I am working on a product that uses three TAS5706A stereo amps in 2.0 BTL mode. Our REV B PCB performed admirably with my worst Audio Precision torture tests, such as running a sweep at 20W x 2 into 8 ohms from 20 Hz to 20 KHz. However, our REV C PCB for this product (slated for release to production), has introduced a weakness. Above 11 W x 2, the amplifier immediately goes into some kind of shutdown mode at frequencies form 16.5 KHz to 19 KHz. It will do full rated power below 16.5 KHz, or if I turn it on at 20 KHz. Other facts:
(1) Idle PWM remains during shutdown, it is the audio modulation on it that the amp cuts off.

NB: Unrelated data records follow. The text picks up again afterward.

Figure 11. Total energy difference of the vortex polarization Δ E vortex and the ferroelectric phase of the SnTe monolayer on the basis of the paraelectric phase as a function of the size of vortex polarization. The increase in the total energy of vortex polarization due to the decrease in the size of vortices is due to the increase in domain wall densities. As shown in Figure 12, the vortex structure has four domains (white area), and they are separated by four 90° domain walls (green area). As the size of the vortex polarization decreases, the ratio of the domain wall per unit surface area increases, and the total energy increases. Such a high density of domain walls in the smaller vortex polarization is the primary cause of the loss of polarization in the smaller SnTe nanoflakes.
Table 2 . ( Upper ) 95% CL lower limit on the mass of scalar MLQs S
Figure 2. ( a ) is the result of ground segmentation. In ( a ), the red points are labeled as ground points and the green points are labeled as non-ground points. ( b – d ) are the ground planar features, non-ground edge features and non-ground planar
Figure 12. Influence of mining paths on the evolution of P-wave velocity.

(2) The modulated PWM at full power comes back after about 2 seconds, and then the cycle repeats itself.
(3) This happens right off the bat on a relatively cool TAS5706A when you hit it with the full amplitude I2S signal at a vulnerable frequency. It does not seem to be thermally rated.
A few more facts that I forgot:
(4) This seems to be driven by amplitude at the vulnerable frequencies. It happens even with no load if you drive the same levels.

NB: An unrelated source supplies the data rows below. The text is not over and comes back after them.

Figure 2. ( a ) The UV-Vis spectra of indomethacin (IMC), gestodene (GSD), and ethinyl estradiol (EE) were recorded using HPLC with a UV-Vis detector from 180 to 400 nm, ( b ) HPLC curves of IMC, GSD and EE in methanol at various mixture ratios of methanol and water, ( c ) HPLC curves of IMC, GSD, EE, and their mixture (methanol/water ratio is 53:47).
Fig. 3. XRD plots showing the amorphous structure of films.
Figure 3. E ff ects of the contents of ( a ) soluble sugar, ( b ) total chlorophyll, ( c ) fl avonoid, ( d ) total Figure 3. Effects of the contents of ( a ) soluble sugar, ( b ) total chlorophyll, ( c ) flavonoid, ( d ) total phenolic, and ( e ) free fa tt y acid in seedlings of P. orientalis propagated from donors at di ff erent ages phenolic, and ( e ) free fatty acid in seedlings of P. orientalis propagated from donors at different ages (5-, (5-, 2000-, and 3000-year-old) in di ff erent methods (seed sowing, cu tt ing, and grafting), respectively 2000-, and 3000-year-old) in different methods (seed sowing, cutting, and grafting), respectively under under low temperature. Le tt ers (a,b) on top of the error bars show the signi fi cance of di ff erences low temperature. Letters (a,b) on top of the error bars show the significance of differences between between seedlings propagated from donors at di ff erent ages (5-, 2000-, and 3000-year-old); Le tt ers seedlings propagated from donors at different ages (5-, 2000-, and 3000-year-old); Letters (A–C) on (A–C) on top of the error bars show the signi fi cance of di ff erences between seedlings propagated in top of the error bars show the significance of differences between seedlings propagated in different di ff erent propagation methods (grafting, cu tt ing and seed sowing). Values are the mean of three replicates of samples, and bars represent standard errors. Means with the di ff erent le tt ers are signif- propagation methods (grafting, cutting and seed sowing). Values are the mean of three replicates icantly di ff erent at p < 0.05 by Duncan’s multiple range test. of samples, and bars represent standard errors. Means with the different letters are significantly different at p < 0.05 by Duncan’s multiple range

(5) Monitoring of PVCC rails (nominally about 21.4VDC) shows nothing bad happening with our power supply. Monitoring current coming into all the PVCC pins shows no increase in current when we approach the "bad" frequencies.
It would be good to know what changes were made from the Rev.B to Rev.C boards (schematic & layout etc.). (You can send me the info directly to me via E2E send-message option)
When the device goes into this mode, what is the status of the VALID pin? Does it stay HIGH or does it toggle LOW?
Also, what mode is the device being used in (AD or BD)?
Audio Applications Engineer
Best Regards,Ravi SinghAudio Applications Engineer
I found out today that this was not at all what it seemed. It seems that we were getting a spurious input to our control processor from a stray circuit between the PWM signal out of the TAS5706A's headphone ouptuts, and a line output jack insert sense logic line. The processor was re-initializing the TAS5706A, causing an interruption in the audio. A really strange turn of events that imitated the behavior I have seen with the thermal protection circuits on your PurePath amplifier devices.
So, case closed! We know how to fix it.
Thanks for considering this case. I look forward to working with you again in the future, sir!